"A Glória e a Graça" (2017) dirigido por Flávio R. Tambellini (Malu de Bicicleta - 2011) é um bom filme que lança uma luz sobre a questão da maternidade, o que ou quem qualifica uma pessoa para ser mãe? A desconstrução pode ser rasa, mas mesmo assim ainda é importante, o fato é que esse filme demorou cerca de dez anos para sair do papel e a atriz Carolina Ferraz assumiu a produção, apaixonada pela personagem Glória a construiu com honestidade e potência, a escolha de uma atriz cis para dar vida a uma travesti é polêmica e com certeza deixou de dar visibilidade a uma atriz trans, contudo mesmo com todos os enroscos que a produção sofreu merece ser visto e também serve como um pontapé para a evolução dos próximos trabalhos envolvendo o tema
Graça (Sandra Corveloni), é uma mulher solteira, mãe de dois filhos. Ao descobrir um aneurisma cerebral impossível de ser operado, ela resolve ir atrás de seu irmão Luiz Carlos (Carolina Ferraz), que, por conta de uma briga, não vê há 15 anos. Quando se encontram, Graça é surpreendida ao se deparar com Glória - uma travesti que deixou de ser Luiz Carlos e vive há muito tempo uma vida completamente diferente, como dona de um restaurante em Santa Teresa. Sensibilizada pelas circunstâncias, Glória aceita se aproximar da família aos poucos. Ela conhece seus sobrinhos, retoma a amizade com Graça e percebe que talvez, para se sentir verdadeiramente completa, precise ser mãe.

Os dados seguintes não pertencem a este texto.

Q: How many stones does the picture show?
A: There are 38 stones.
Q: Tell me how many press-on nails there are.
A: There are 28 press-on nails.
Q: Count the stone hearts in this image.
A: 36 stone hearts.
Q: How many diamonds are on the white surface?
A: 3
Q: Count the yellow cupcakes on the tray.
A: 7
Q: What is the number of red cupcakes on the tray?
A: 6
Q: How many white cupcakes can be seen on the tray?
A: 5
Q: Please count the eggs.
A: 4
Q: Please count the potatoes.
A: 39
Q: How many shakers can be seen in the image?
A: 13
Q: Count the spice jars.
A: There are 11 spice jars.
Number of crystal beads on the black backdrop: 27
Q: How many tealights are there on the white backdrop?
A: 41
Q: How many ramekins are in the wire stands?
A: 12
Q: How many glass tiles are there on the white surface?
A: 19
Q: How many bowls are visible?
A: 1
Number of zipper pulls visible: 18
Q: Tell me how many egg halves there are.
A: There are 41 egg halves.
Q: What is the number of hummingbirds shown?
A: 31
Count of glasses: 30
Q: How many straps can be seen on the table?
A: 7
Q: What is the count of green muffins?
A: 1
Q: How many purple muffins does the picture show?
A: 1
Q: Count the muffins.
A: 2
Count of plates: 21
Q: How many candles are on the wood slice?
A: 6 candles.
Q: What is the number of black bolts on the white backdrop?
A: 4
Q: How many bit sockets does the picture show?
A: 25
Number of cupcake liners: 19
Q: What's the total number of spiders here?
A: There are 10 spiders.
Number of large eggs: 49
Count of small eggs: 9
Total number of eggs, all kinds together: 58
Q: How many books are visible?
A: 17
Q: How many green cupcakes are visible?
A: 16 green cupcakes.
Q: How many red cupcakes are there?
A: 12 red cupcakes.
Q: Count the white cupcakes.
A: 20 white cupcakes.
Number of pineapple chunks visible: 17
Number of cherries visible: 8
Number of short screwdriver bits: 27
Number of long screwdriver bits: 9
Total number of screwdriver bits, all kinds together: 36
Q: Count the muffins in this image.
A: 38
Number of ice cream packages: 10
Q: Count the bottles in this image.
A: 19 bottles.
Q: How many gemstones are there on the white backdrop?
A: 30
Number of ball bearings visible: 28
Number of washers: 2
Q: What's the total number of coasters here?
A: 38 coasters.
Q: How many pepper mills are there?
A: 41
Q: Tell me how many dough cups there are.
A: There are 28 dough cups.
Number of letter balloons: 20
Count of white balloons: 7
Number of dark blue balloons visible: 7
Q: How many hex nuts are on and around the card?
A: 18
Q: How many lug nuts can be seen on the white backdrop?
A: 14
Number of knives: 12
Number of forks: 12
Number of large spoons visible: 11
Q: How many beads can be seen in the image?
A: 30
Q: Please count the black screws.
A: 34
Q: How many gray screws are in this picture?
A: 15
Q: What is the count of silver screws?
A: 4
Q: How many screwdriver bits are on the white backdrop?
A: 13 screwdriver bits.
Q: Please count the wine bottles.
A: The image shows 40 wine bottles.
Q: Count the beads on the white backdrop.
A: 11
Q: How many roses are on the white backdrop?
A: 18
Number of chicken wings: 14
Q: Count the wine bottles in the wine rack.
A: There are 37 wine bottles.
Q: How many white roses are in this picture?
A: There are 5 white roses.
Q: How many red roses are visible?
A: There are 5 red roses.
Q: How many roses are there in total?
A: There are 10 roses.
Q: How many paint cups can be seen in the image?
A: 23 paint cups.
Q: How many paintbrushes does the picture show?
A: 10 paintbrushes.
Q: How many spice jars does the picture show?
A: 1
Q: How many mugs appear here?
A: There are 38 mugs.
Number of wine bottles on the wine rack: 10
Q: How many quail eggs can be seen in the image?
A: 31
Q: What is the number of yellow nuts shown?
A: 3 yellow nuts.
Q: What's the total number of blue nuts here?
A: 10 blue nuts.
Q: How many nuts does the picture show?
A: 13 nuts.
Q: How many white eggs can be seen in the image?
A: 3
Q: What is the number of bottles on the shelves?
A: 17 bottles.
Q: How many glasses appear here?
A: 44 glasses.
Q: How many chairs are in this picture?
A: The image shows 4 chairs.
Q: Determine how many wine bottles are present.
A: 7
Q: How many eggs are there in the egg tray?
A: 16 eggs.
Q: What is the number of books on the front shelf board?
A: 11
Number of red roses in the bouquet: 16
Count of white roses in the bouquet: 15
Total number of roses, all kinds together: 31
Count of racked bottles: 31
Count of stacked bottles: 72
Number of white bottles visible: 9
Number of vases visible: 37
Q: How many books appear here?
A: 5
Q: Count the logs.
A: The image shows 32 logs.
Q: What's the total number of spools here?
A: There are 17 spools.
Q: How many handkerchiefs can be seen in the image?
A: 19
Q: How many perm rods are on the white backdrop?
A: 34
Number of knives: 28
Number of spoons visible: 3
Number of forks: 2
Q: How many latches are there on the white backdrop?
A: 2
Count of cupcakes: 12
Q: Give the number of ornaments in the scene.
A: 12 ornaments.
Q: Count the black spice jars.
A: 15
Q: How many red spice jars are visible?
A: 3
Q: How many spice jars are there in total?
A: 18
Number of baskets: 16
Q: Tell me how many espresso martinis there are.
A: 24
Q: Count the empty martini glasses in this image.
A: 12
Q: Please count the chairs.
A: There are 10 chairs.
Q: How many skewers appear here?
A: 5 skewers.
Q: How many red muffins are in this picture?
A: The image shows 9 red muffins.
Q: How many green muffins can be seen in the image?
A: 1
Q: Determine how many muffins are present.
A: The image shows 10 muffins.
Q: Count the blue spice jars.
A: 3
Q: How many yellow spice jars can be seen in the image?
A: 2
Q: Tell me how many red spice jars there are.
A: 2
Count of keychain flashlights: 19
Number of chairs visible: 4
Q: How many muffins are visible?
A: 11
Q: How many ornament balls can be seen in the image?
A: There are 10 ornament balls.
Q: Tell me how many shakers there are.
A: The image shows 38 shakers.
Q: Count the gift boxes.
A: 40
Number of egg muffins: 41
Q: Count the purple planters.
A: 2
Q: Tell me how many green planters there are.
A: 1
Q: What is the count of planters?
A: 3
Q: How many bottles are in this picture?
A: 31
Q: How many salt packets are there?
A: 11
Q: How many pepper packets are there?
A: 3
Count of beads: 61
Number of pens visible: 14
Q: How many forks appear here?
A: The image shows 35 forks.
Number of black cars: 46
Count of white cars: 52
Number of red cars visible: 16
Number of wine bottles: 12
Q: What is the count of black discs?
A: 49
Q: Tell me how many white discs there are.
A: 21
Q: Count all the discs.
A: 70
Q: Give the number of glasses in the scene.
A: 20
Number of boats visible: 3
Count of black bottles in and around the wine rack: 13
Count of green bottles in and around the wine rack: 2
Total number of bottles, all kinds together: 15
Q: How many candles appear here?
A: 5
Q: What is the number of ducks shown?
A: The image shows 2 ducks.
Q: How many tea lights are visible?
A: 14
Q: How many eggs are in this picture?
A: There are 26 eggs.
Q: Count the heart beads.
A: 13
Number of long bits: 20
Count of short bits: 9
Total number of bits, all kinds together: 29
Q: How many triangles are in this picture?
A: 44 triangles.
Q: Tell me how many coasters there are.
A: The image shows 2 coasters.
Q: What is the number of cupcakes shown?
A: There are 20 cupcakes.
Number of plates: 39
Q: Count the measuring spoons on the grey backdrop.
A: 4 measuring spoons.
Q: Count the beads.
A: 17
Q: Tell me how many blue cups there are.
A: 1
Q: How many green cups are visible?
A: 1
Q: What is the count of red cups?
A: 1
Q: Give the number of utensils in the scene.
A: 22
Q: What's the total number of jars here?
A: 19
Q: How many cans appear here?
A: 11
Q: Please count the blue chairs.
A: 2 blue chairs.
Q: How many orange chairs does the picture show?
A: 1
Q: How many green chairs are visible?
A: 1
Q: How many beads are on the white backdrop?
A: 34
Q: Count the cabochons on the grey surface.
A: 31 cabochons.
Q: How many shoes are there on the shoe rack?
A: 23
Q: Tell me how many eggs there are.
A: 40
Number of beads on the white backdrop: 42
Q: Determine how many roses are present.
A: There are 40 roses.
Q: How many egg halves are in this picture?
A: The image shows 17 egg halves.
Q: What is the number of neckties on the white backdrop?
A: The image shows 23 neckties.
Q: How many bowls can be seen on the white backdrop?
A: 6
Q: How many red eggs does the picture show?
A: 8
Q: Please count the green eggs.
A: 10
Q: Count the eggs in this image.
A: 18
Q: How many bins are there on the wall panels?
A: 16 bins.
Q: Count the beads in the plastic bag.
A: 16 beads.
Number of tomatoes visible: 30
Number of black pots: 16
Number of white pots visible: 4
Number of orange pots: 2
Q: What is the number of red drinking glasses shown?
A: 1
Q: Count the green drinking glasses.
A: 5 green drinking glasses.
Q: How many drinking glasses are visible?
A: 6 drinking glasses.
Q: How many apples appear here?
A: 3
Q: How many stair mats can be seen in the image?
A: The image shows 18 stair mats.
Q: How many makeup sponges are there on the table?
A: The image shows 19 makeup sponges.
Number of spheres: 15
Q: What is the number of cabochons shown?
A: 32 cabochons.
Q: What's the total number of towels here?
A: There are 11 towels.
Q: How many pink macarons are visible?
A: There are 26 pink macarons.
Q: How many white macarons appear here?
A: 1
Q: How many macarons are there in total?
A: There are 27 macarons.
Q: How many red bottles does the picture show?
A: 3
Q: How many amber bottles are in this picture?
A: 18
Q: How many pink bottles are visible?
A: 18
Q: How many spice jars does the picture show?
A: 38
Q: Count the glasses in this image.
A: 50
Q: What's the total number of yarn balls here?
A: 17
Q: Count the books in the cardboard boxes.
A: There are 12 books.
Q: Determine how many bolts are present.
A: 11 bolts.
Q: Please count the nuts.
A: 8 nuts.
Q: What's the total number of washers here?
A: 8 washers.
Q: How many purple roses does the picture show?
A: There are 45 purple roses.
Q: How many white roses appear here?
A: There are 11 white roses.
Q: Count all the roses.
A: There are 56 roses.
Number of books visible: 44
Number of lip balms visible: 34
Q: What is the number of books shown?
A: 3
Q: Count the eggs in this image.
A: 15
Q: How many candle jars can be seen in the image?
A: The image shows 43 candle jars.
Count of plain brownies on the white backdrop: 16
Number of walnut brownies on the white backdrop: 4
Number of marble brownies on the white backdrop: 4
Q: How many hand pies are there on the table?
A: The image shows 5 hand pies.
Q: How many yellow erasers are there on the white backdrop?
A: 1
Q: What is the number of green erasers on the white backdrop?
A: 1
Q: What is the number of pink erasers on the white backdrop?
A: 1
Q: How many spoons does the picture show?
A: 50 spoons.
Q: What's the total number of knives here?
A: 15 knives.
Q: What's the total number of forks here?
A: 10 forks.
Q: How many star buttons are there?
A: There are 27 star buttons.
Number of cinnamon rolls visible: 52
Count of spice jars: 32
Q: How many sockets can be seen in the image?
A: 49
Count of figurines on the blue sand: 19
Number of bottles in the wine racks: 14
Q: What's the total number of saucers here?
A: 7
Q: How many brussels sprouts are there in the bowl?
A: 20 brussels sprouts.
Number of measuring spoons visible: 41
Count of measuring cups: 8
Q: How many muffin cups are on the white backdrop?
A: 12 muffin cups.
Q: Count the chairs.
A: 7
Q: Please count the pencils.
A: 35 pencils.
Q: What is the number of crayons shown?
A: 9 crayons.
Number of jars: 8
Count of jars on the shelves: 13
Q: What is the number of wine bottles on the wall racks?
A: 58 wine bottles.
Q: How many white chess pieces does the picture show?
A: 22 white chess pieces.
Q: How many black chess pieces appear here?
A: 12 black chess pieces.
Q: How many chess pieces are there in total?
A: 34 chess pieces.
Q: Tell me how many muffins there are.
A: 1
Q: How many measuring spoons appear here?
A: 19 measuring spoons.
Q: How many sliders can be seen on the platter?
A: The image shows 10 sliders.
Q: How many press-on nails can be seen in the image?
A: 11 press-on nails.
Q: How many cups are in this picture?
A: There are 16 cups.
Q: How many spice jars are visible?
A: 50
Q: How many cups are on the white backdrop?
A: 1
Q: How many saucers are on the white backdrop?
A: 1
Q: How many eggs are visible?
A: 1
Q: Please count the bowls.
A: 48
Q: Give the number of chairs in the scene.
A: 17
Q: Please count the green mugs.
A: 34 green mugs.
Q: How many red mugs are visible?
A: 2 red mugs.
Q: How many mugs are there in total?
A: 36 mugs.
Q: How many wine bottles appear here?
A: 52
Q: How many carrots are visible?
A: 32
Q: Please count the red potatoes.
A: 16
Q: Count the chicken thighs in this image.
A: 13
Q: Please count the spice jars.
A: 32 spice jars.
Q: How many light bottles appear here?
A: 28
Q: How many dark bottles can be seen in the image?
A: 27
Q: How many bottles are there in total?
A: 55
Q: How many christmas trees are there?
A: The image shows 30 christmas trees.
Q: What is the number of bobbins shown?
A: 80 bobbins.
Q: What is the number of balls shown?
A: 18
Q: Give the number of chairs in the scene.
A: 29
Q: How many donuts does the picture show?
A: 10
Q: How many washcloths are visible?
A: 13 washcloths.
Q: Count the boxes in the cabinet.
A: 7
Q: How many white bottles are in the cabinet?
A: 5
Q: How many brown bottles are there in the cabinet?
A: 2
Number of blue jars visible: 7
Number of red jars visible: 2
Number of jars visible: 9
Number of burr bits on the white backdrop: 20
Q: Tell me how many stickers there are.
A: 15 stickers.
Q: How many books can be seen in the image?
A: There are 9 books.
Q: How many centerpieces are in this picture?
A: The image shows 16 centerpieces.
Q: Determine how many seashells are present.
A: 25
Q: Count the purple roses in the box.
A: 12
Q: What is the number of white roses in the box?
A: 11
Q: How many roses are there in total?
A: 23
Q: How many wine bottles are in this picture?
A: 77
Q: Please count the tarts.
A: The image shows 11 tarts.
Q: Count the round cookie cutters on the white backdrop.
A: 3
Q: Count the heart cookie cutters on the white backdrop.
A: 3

Primeiro é preciso dizer que apesar de o papel não ter sido destinado a uma atriz genuinamente travesti não impediu que o longa tivesse um protagonismo marcante, Carolina Ferraz imprimiu força e sinceridade à Glória e certamente se esforçou ao máximo para não se transformar em uma caricatura, aliás seu desempenho é uma das coisas mais legais do filme. Tudo começa quando Graça descobre um aneurisma que pode levá-la a qualquer momento, sozinha e mãe de dois filhos ela precisa reencontrar o irmão que não vê há mais de dez anos e pedir ajuda, pois é seu único elo familiar. Graça é massoterapeuta e possui uma vibe boa, não cria problemas quando vê seu irmão Carlos como Glória, talvez por desesperadamente necessitar de ajuda ou simplesmente por não se importar, até porque mais tarde percebemos que na família todos já sabiam, o que foi fator decisivo para Glória se mandar de casa e sozinha lutar por suas coisas, ela viajou por diversos países, se formou na universidade, é culta e se tornou dona de um restaurante chique, o reencontro é difícil, pois retrata que só quando se precisa de ajuda é que o familiar distante aparece, Glória tem a vida que sempre quis, não tem responsabilidades maiores e tem tudo sob controle, a volta da irmã mexe com ela de alguma forma, mas de início não quer se envolver. Graça fica perturbada por não saber como lidar com os filhos e seguir com a vida depois da descoberta do aneurisma, ela tem instantes de raiva, instantes de tristeza.
Com o passar dos dias Glória repensa e vai atrás de Graça e aos poucos se reconectam, elas relembram o passado, ela conhece os sobrinhos, uma adolescente que sofre bullying na escola e o garoto que vive no reino da imaginação, vai tomando conta da situação e deixando Graça feliz, claro que nem tudo são flores e muitas histórias do passado vêm à tona, Glória descobre outras e troca de farpas acontecem, um acerto de contas final. A questão da aceitação de Glória não é tão explorada, retrata seu cotidiano muito por cima e seu passado é só conversas aleatórias, a história faz questão de colocá-la numa posição de já ter conquistado as coisas, seus diálogos é que nos demonstra o quanto foi penoso, enfrentar preconceitos, e principalmente, lidar com a solidão. A dificuldade em criar laços e ter carinho parece o maior obstáculo para Glória.
"A Glória e a Graça" não possui profundidade e há uma inconstância no roteiro, mas possui momentos muito ternos e naturais, o plot é o drama familiar, a reconexão de duas irmãs, a empatia pelo outro, o tão necessário afeto, desconstrói o conceito família e introduz algumas das questões que envolvem a vida de uma travesti, como por exemplo, sempre associá-las à prostituição, há cenas dotadas de emoção, os planos são quase na totalidade fechados, no interior da casa de Graça e a bela fotografia com bastante cores ajuda a compôr um cenário por vezes até lúdico, e quase para o final há uma cena dentro desse contexto com todos fantasiados, onde Glória representa uma sereia, um simbolismo maravilhoso que ao longo é disposto na história. É um filme leve, terno e que possui a sua maior força na gloriosa atuação de Carolina Ferraz.